Linguist: Classify "testdata" as vendored (Go)

Created on 13 Feb 2019  Â·  17Comments  Â·  Source: github/linguist

Preliminary Steps

Please confirm you have...

Problem Description

In Go (Golang) any folder named "testdata" is considered to be ancillary data, a.k.a. fixtures. I noticed that you already list some fixture patterns in your vendor.yml so I figured I might as well ask if it would make sense to add this folder name as a known pattern? I am working on a (private) repository that is currently listed as 98% HTML, which is simply because it performs scraping and to test that scraping, we use the raw HTML (which can be a ton for certain pages) from the pages we scrape.

We added a .gitattributes with the line testdata/* linguist-vendored but that didn't work for some reason (neither locally nor on GitHub), but in theory, it should work and is an obvious alternative solution.

URL of the affected repository:

Private

Last modified on:

?

Expected language:

I would expect the repository to be identified as mostly Go code since that's essentially what it is if you ignore the testdata.

Detected language:

Lots of HTML.

Stale

All 17 comments

We added a .gitattributes with the line testdata/* linguist-vendored but that didn't work for some reason (neither locally nor on GitHub)

It should do as can be seen in the dummy repo I created at https://github.com/lildude/expert-system to illustrate the point, however there's one caveat: GitHub will not re-analyse your repo and adjust the language stats when adding or modifying the .gitattributes file alone. You need to modify one of the "counted" files in order for the repo to be re-analysed.

I figured I might as well ask if it would make sense to add this folder name as a known pattern?
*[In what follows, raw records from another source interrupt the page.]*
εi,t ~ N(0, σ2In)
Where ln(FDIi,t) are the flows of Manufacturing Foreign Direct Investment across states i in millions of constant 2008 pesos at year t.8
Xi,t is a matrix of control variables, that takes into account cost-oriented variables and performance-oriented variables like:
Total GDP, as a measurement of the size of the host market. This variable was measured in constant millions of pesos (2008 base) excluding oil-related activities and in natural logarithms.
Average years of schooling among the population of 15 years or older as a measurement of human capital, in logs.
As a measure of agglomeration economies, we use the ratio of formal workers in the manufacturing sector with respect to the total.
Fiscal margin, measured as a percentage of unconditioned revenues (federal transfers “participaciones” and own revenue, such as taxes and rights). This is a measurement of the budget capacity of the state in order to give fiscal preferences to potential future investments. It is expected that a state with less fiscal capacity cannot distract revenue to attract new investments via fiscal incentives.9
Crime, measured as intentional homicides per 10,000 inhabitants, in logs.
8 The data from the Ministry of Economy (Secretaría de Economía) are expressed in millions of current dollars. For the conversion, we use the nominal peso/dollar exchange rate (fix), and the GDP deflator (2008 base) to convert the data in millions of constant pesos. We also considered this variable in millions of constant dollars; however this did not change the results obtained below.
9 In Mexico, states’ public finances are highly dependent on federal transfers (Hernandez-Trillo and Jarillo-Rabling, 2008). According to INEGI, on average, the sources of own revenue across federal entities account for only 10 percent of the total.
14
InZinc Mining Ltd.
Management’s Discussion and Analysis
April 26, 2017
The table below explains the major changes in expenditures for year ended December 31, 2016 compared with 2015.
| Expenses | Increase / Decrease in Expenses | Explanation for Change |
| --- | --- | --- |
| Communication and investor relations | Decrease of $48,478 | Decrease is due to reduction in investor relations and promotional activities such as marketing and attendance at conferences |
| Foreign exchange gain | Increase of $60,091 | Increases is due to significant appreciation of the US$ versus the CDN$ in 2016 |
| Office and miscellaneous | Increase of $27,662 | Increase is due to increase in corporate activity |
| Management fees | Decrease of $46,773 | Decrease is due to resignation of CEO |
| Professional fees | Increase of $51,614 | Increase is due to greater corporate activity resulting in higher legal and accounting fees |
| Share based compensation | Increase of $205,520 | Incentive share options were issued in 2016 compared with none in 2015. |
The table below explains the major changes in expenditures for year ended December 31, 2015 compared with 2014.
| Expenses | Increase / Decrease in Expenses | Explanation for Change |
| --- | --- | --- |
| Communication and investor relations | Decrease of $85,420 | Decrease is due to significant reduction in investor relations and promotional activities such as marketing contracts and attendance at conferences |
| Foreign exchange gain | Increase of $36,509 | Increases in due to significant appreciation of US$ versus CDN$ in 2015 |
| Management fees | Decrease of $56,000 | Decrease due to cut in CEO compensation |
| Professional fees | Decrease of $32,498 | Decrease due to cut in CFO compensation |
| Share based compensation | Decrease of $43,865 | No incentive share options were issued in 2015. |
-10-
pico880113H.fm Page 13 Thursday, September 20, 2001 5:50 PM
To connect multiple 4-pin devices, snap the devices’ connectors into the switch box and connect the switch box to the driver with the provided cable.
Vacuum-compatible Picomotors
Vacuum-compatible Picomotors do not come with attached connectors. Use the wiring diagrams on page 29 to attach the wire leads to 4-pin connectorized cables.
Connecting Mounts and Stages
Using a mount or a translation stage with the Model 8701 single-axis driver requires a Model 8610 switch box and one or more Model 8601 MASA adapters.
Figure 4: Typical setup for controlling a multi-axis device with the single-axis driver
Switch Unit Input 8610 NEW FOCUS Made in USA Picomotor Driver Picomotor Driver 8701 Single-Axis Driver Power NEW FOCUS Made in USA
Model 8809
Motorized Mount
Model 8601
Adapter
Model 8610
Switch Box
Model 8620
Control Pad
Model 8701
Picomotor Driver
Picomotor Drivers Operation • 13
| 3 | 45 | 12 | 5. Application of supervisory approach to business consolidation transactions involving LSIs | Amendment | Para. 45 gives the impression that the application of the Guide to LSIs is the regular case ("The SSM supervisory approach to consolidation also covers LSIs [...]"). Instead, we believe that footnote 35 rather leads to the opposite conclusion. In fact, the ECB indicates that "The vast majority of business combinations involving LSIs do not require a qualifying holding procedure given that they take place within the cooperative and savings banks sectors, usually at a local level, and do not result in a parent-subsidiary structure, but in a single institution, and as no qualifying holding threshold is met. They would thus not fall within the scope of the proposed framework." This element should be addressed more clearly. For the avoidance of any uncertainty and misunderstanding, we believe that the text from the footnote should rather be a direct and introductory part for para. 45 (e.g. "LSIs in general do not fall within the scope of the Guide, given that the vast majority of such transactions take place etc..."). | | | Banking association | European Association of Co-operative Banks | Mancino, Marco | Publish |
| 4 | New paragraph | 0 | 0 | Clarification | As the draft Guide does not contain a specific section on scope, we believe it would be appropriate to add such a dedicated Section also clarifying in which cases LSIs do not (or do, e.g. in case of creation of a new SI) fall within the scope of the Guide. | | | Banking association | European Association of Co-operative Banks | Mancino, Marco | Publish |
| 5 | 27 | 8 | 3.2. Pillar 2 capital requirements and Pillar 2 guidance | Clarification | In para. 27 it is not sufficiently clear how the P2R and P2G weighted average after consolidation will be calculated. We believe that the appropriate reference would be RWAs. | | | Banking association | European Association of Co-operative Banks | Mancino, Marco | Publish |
I don't see why not as Go itself ignores the directory:

$ go help packages | tail -2
Directory and file names that begin with "." or "_" are ignored
by the go tool, as are directories named "testdata".
$

Feel free to submit a PR.

Alright looks like it should work. I would assume that the local one should work no matter if any other files changes, but maybe I'm missing something else. I'll be pushing some other changes to GitHub tomorrow so will see then if the language stats updates go through. I'll make sure to submit a PR tomorrow as well :)

GitHub will not re-analyse your repo and adjust the language stats when adding or modifying the .gitattributes file alone.

@lildude - This kinda looks like a bug. Linguist has code to clear the cache if any .gitattributes file is touched, so unless some closed-sourced code supersedes this, modifying .gitattributes should be enough to update the statistics.

Note that if there is indeed that kind of closed-sourced code for performance reasons, we could improve things a bit on our side by only recomputing statistics for files affected by the new .gitattributes rules.

This kinda looks like a bug. Linguist has code to clear the cache if any .gitattributes file is touched, so unless some closed-sourced code supersedes this, modifying .gitattributes should be enough to update the statistics.

Hmm. I've just tested this again and I now realise I was thinking of the scenario where syntax highlighting isn't updated on a file influenced by a language change in the .gitattributes until that file itself is changed as the syntax highlighting is cached based on the blob.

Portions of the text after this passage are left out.